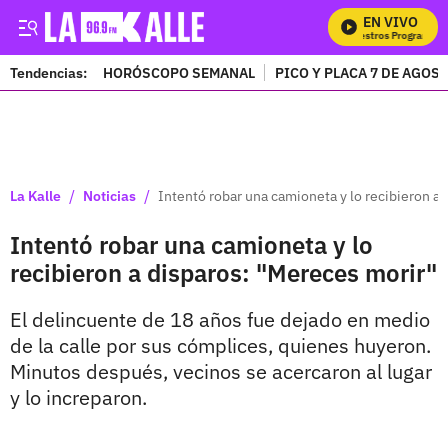
EN VIVO
Mira Todos Nuestros Programas
Tendencias:
HORÓSCOPO SEMANAL
PICO Y PLACA 7 DE AGOS
PUBLICIDAD
/
/
La Kalle
Noticias
Intentó robar una camioneta y lo recibieron a
Intentó robar una camioneta y lo
recibieron a disparos: "Mereces morir"
El delincuente de 18 años fue dejado en medio
de la calle por sus cómplices, quienes huyeron.
Minutos después, vecinos se acercaron al lugar
y lo increparon.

_Brief_
Copy every line of the data above in which the string "Intentó" appears.

_Finished exercise_
Intentó robar una camioneta y lo recibieron a
Intentó robar una camioneta y lo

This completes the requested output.